The budget, while including some welcome increases in investment in areas such as NHS IT and capital spending, also failed to announce any additional funding for areas such as general practice and public health.
Such omissions, along with the chancellor making no clear commitment to expanding either the NHS or social care workforce, has prompted warnings that the additional funding will not adequately support the health service in the challenges it will face heading into the years ahead.
Missed opportunity
BMA pensions committee chair Vishal Sharma warned that, by not addressing long-standing issues affecting doctors’ pensions, Mr Sunak had squandered a chance at boosting staff retention at a time when the NHS desperately needed to hold on to every doctor it could.
He said: ‘It’s so frustrating to see the chancellor missing an important opportunity to help keep thousands of doctors working in the NHS. He absolutely should have reformed the long-standing issues with pension taxation to avoid affected doctors reducing their working hours or retiring altogether.
‘It’s all very well announcing almost six billion pounds worth of capital investment for the NHS, but without plans to increase staffing or, crucially, to ensure that we retain the doctors we have, the impact on the huge backlog of patients needing care will be minimal.’
Funding unclear
There was also no clear commitment from Mr Sunak on funding needed to increase the number of medical school places or on the funding settlement for Health Education England.

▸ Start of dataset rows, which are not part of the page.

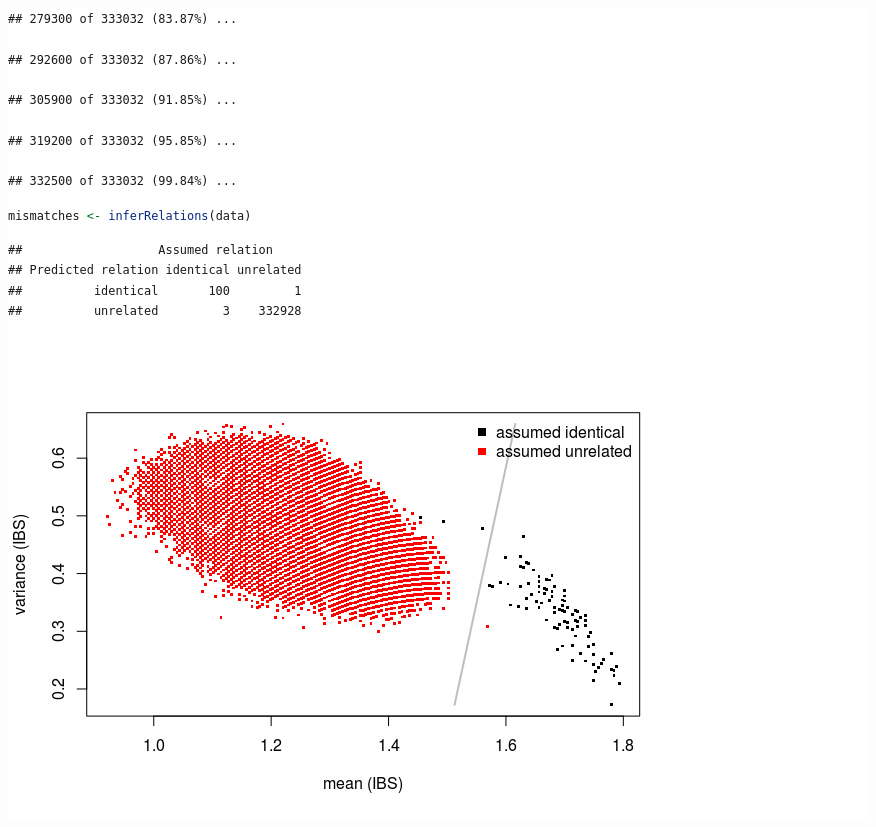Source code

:    ## 279300 of 333032 (83.87%) ...

    ## 292600 of 333032 (87.86%) ...

    ## 305900 of 333032 (91.85%) ...

    ## 319200 of 333032 (95.85%) ...

    ## 332500 of 333032 (99.84%) ...

``` r
mismatches <- inferRelations(data)
```

    ##                   Assumed relation
    ## Predicted relation identical unrelated
    ##          identical       100         1
    ##          unrelated         3    332928

![](GSE39672_files/figure-markdown_github-ascii_identifiers/renamecpgs-1.png)
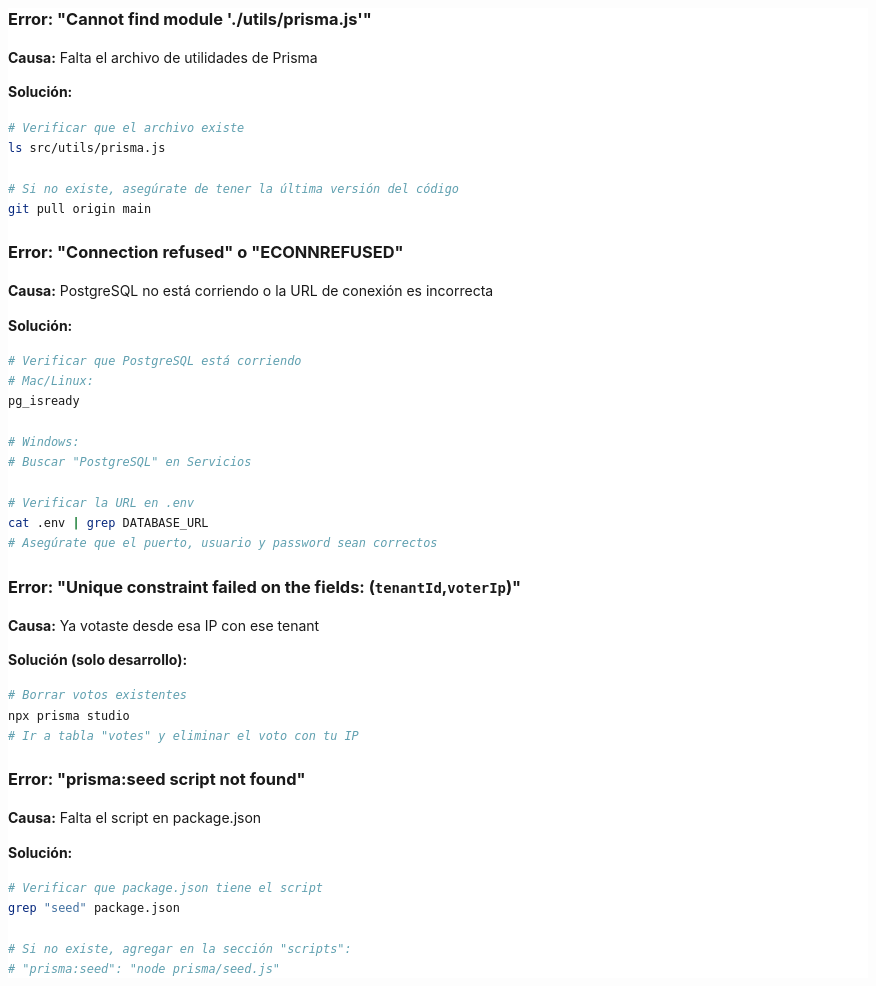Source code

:### Error: "Cannot find module './utils/prisma.js'"

**Causa:** Falta el archivo de utilidades de Prisma

**Solución:**
```bash
# Verificar que el archivo existe
ls src/utils/prisma.js

# Si no existe, asegúrate de tener la última versión del código
git pull origin main
```

### Error: "Connection refused" o "ECONNREFUSED"

**Causa:** PostgreSQL no está corriendo o la URL de conexión es incorrecta

**Solución:**
```bash
# Verificar que PostgreSQL está corriendo
# Mac/Linux:
pg_isready

# Windows:
# Buscar "PostgreSQL" en Servicios

# Verificar la URL en .env
cat .env | grep DATABASE_URL
# Asegúrate que el puerto, usuario y password sean correctos
```

### Error: "Unique constraint failed on the fields: (`tenantId`,`voterIp`)"

**Causa:** Ya votaste desde esa IP con ese tenant

**Solución (solo desarrollo):**
```bash
# Borrar votos existentes
npx prisma studio
# Ir a tabla "votes" y eliminar el voto con tu IP
```

### Error: "prisma:seed script not found"

**Causa:** Falta el script en package.json

**Solución:**
```bash
# Verificar que package.json tiene el script
grep "seed" package.json

# Si no existe, agregar en la sección "scripts":
# "prisma:seed": "node prisma/seed.js"
```
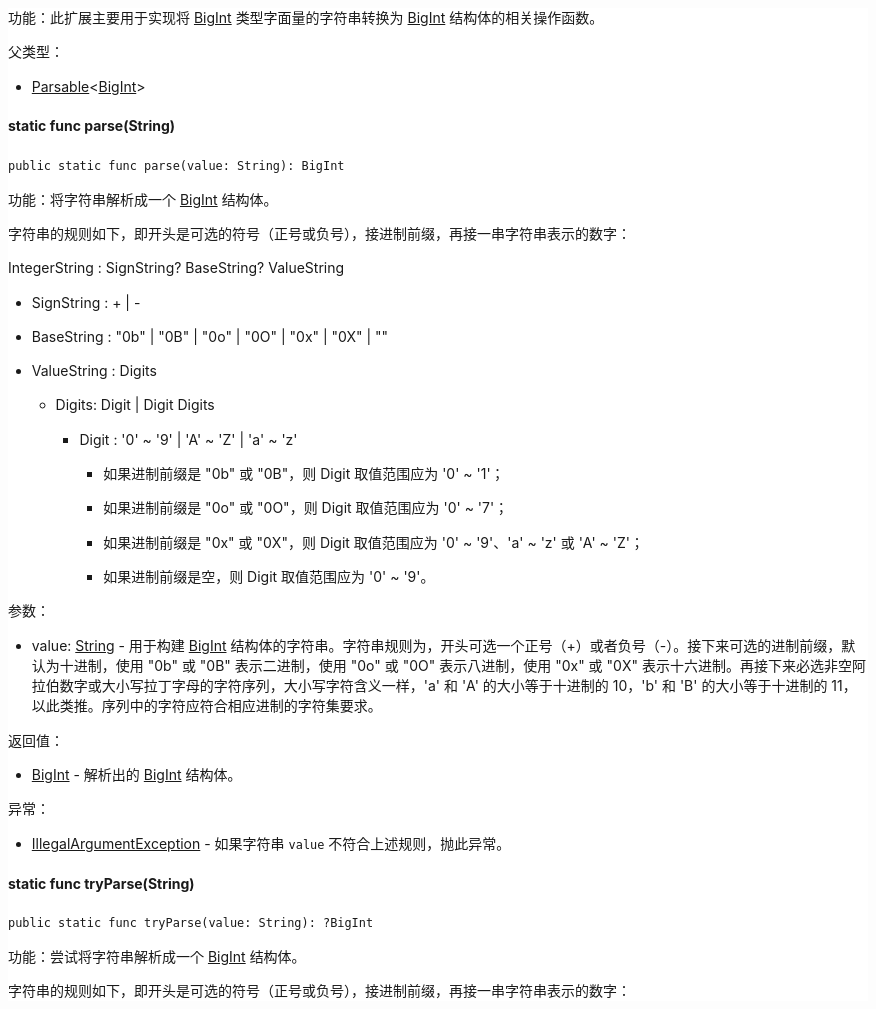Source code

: 功能：此扩展主要用于实现将 [BigInt](#struct-bigint) 类型字面量的字符串转换为 [BigInt](#struct-bigint) 结构体的相关操作函数。

父类型：

- [Parsable](../../convert/convert_package_api/convert_package_interfaces.md#interface-parsablet)\<[BigInt](#struct-bigint)>

#### static func parse(String)

```cangjie
public static func parse(value: String): BigInt
```

功能：将字符串解析成一个 [BigInt](math_numeric_package_structs.md#struct-bigint) 结构体。

字符串的规则如下，即开头是可选的符号（正号或负号），接进制前缀，再接一串字符串表示的数字：

IntegerString : SignString? BaseString? ValueString

- SignString : + | -

- BaseString : "0b" | "0B" | "0o" | "0O" | "0x" | "0X" | ""

- ValueString : Digits

    - Digits: Digit | Digit Digits

        - Digit : '0' ~ '9' | 'A' ~ 'Z' | 'a' ~ 'z'

            - 如果进制前缀是 "0b" 或 "0B"，则 Digit 取值范围应为 '0' ~ '1'；

            - 如果进制前缀是 "0o" 或 "0O"，则 Digit 取值范围应为 '0' ~ '7'；

            - 如果进制前缀是 "0x" 或 "0X"，则 Digit 取值范围应为 '0' ~ '9'、'a' ~ 'z' 或 'A' ~ 'Z'；

            - 如果进制前缀是空，则 Digit 取值范围应为 '0' ~ '9'。

参数：

- value: [String](../../core/core_package_api/core_package_structs.md#struct-string) - 用于构建 [BigInt](math_numeric_package_structs.md#struct-bigint) 结构体的字符串。字符串规则为，开头可选一个正号（+）或者负号（-）。接下来可选的进制前缀，默认为十进制，使用 "0b" 或 "0B" 表示二进制，使用 "0o" 或 "0O" 表示八进制，使用 "0x" 或 "0X" 表示十六进制。再接下来必选非空阿拉伯数字或大小写拉丁字母的字符序列，大小写字符含义一样，'a' 和 'A' 的大小等于十进制的 10，'b' 和 'B' 的大小等于十进制的 11，以此类推。序列中的字符应符合相应进制的字符集要求。

返回值：

- [BigInt](math_numeric_package_structs.md#struct-bigint) - 解析出的 [BigInt](math_numeric_package_structs.md#struct-bigint) 结构体。

异常：

- [IllegalArgumentException](../../core/core_package_api/core_package_exceptions.md#class-illegalargumentexception) - 如果字符串 `value` 不符合上述规则，抛此异常。

#### static func tryParse(String)

```cangjie
public static func tryParse(value: String): ?BigInt
```

功能：尝试将字符串解析成一个 [BigInt](math_numeric_package_structs.md#struct-bigint) 结构体。

字符串的规则如下，即开头是可选的符号（正号或负号），接进制前缀，再接一串字符串表示的数字：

Funding commitments set out by chancellor Rishi Sunak pledge to increase the NHS’s annual budget to £162.6bn by 2024/25 in line with an average real-term growth of 3.8 per cent as called for by the BMA.
The chancellor also committed £9.6bn in funds for the response to COVID-19, money that will enable the continuation of the vaccination programme and roll-out of antiviral treatments.
The Budget pledges £1.5bn towards increasing bed capacity, equipment and surgical hubs and £2.1bn to be invested in IT and digitising the NHS.
However, no additional funding will be allocated to the public health grant despite the effect years of chronic underinvestment have had on services, or towards supporting general practice.